How Clouds Work

The Purpose of Clouds

Although a variety of clouds pass over the Arizona's Painted Desert, little rain falls.
Macduff Everton/The Image Bank/Getty Images

Clouds have many effects on our climate besides simply hurling down hail and covering us in snow. For example, they serve as barriers for heat moving both in and out of the Earth's atmosphere. Researchers estimate that clouds' current net effect on our planet's atmosphere is to cool it slightly. This is, however, something researchers are examining closely, as part of efforts to gather information on possible climate change.

Clouds generally affect the temperature in two ways. Over the surface of the planet, clouds reflect about 20 percent of the incoming heat back into space [source: Tarbuck]. Clouds, water vapor and other atmospheric gasses also absorb about 20 percent of this incoming solar radiation. Low-level clouds reflect the greatest amount of heat, which is why we enjoy cooler temperatures during a cloudy day. Conversely, a cloudy night is warmer than a cloudless night because clouds also create a blanketing effect. Clouds partially absorb outgoing heat (such as the heat released in the evenings, as the ground cools) and reradiate a portion of that heat back towards the Earth's surface. High-level clouds typically absorb this outgoing heat.

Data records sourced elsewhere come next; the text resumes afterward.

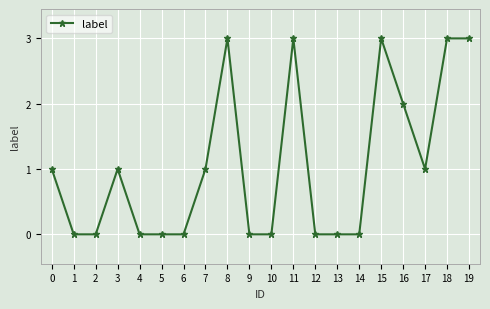

What is the greatest value displayed?

3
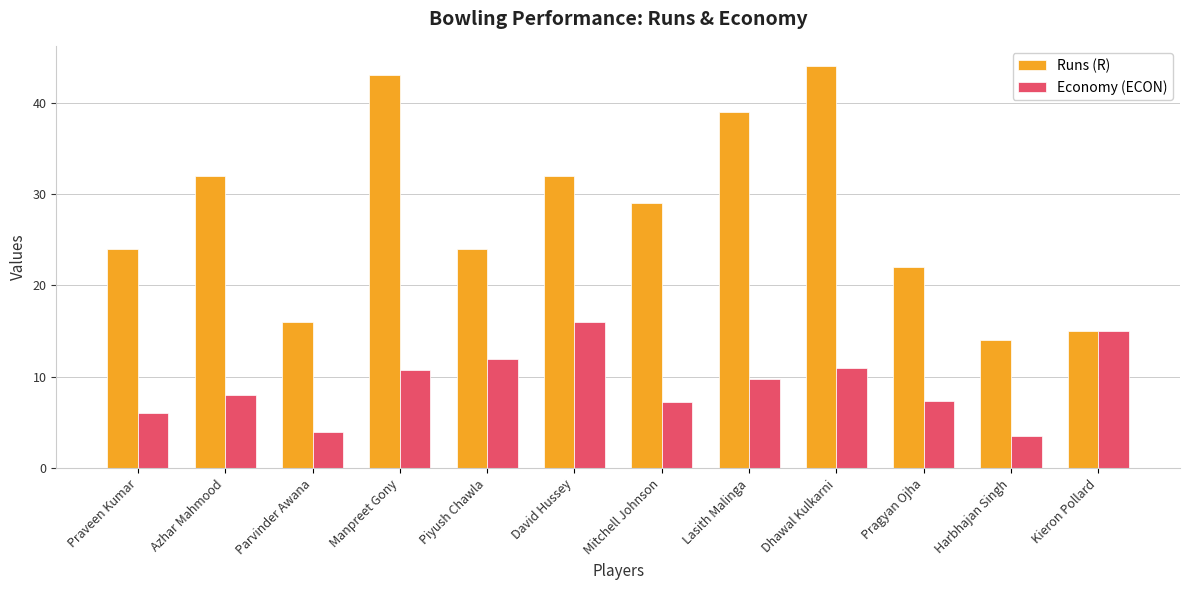

How many values in the Economy (ECON) series exceed 9?

6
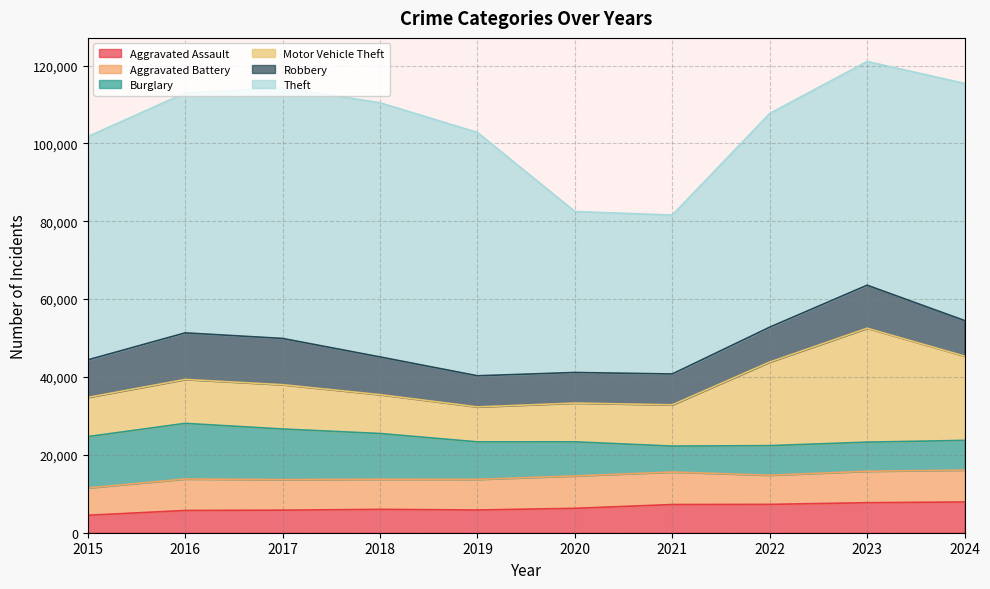

True or false: Robbery and Burglary intersect in this chart.

True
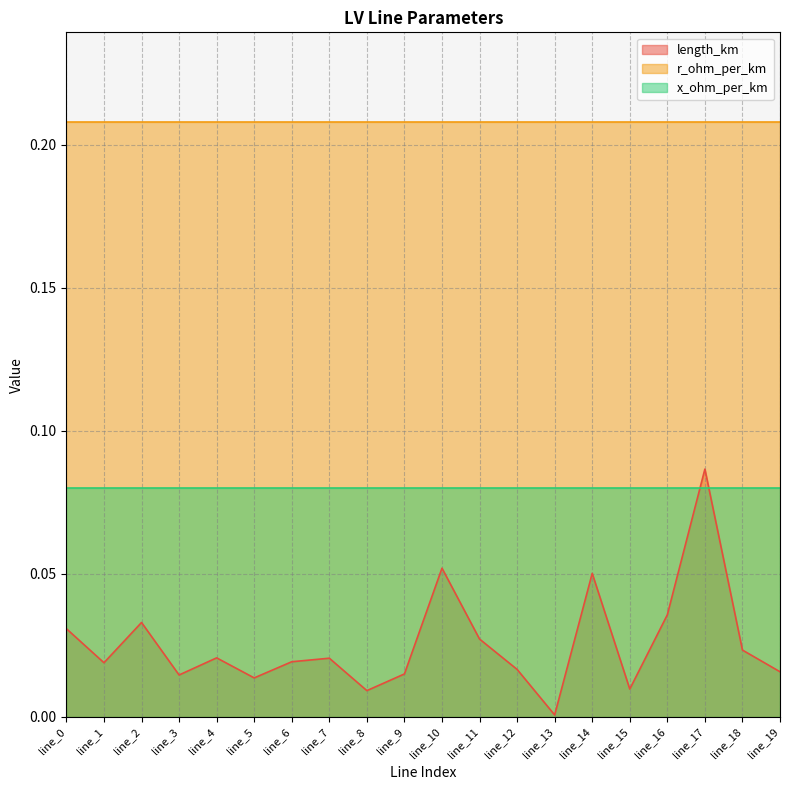

Reading left to right, extract all data points from this chart.

length_km: 0.0	0.0	0.0	0.0	0.0	0.0	0.0	0.0	0.0	0.0	0.1	0.0	0.0	0.0	0.1	0.0	0.0	0.1	0.0	0.0
r_ohm_per_km: 0.2	0.2	0.2	0.2	0.2	0.2	0.2	0.2	0.2	0.2	0.2	0.2	0.2	0.2	0.2	0.2	0.2	0.2	0.2	0.2
x_ohm_per_km: 0.1	0.1	0.1	0.1	0.1	0.1	0.1	0.1	0.1	0.1	0.1	0.1	0.1	0.1	0.1	0.1	0.1	0.1	0.1	0.1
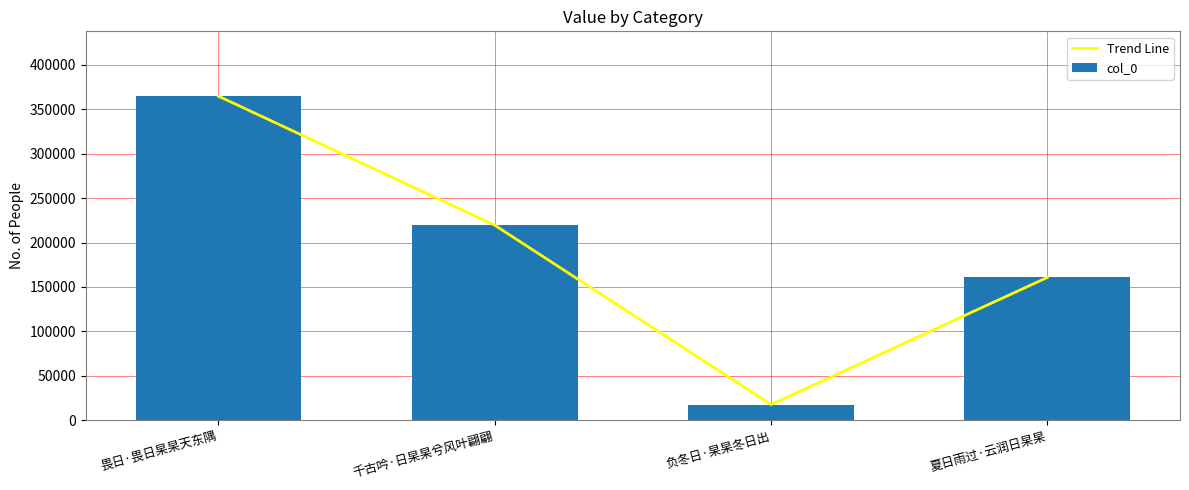

Count the number of data series in this chart.

2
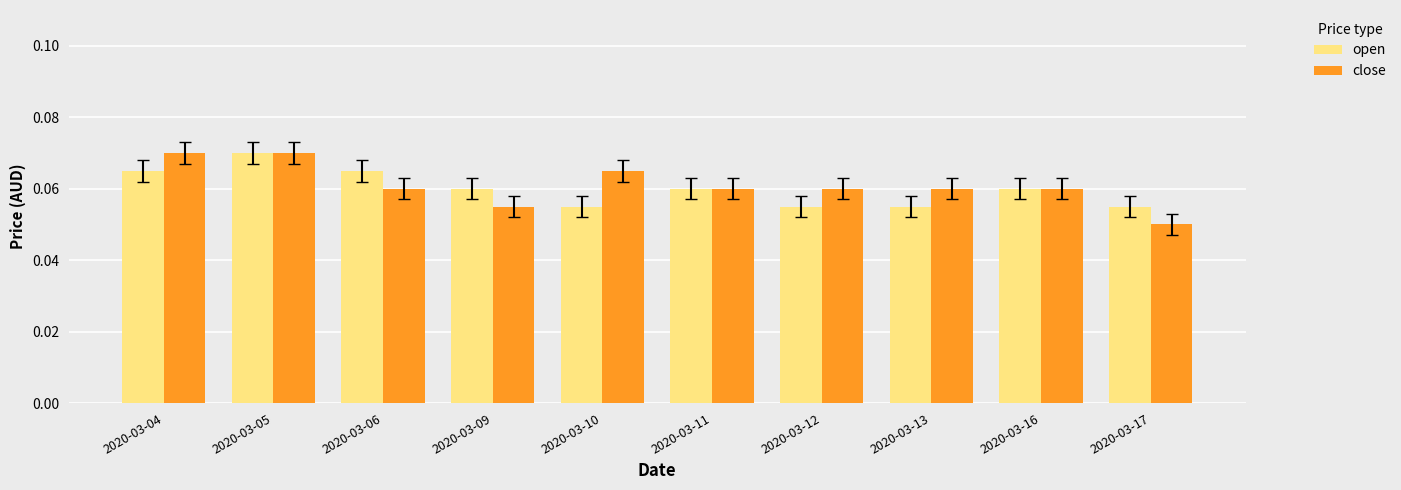

Which series has the largest range (max minus min)?

close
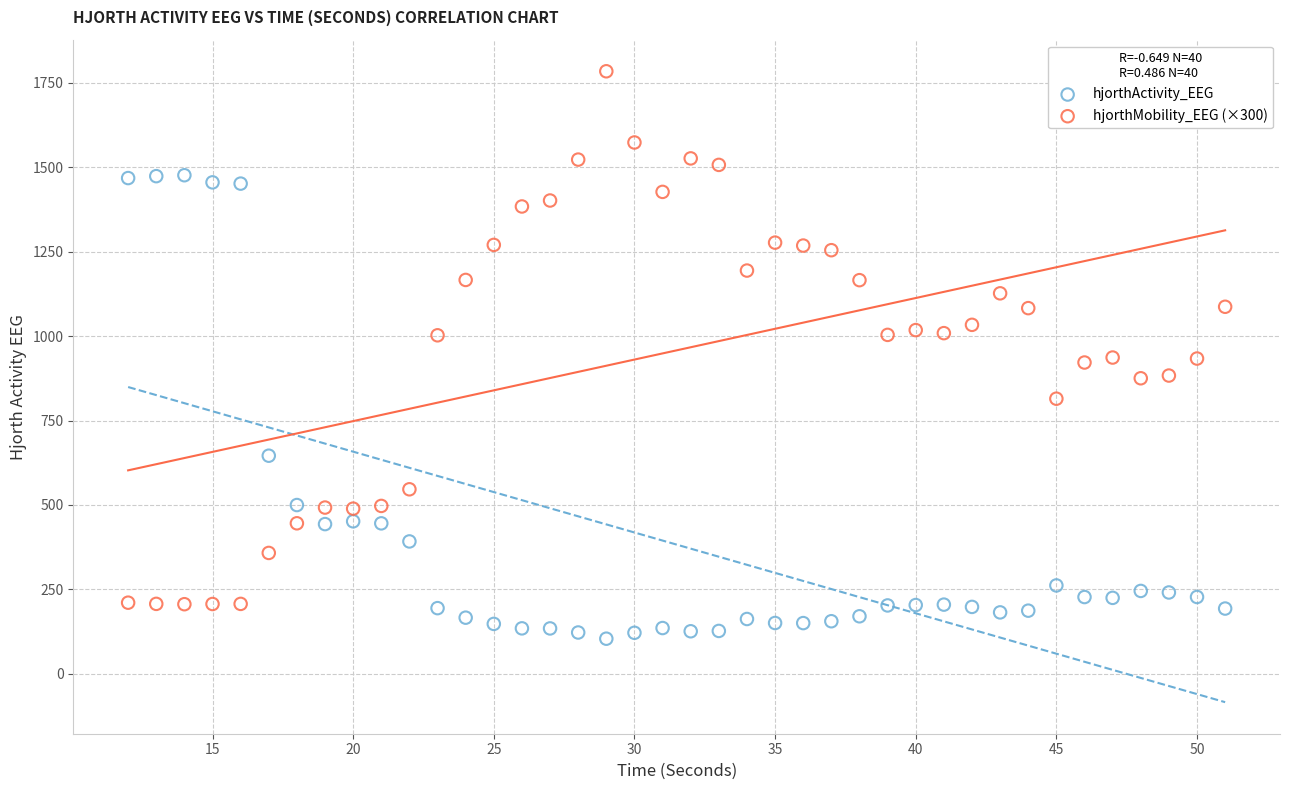

What are all the series names shown in the legend?

hjorthActivity_EEG, hjorthMobility_EEG (×300)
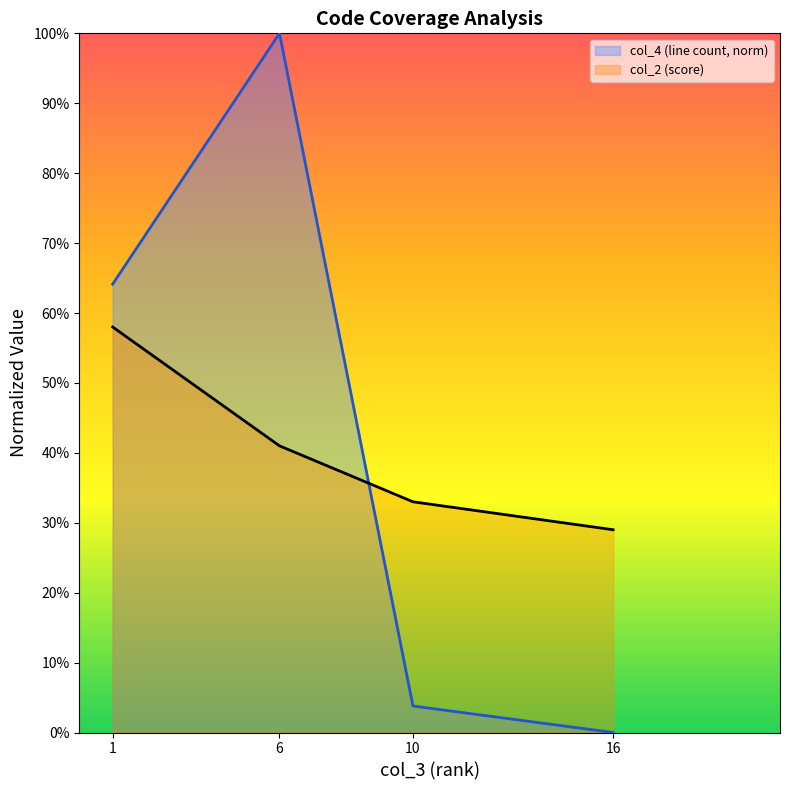

Rank the series by their average value, from lowest to highest.

col_2 (score), col_4 (line count, norm)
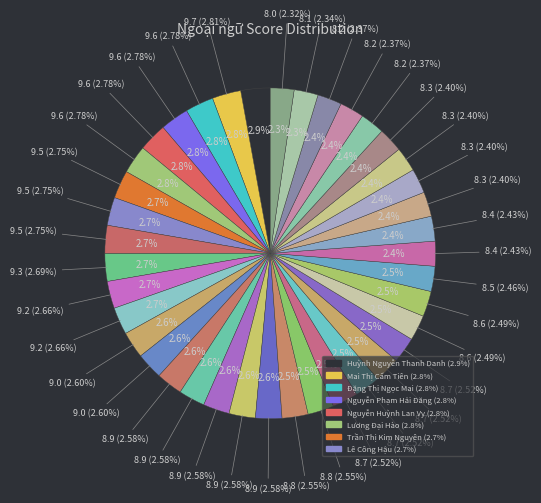

Count the number of slices in the pie.

39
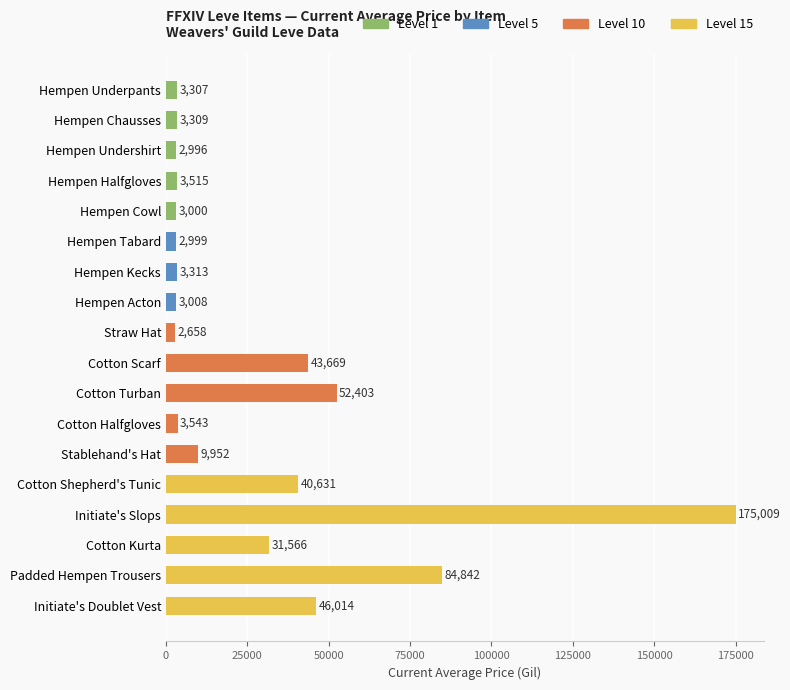

How many distinct data groups are displayed?

1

Clouds regularly help shift dust, bacteria and other particles throughout the planet's surface. Clouds carry dust at a rate much faster than you might think. One estimate puts the amount of dust moving from Africa to a portion of the Amazon basin in South America at about 13 million tons annually [source: Phillips].

Unfortunately, too much dust in the atmosphere can decrease the amount of rain that falls on a region. This is thought to be due to the fact that when raindrops form by lots of nucleators, these drops grow smaller and are therefore less prone to fall. So if a region has a lot of dust in the air, it likely will receive less rain. This can contribute to desertification (where a local climate slowly changes to desert) and is one of the factors scientists believe is behind the landscape changes around central Africa.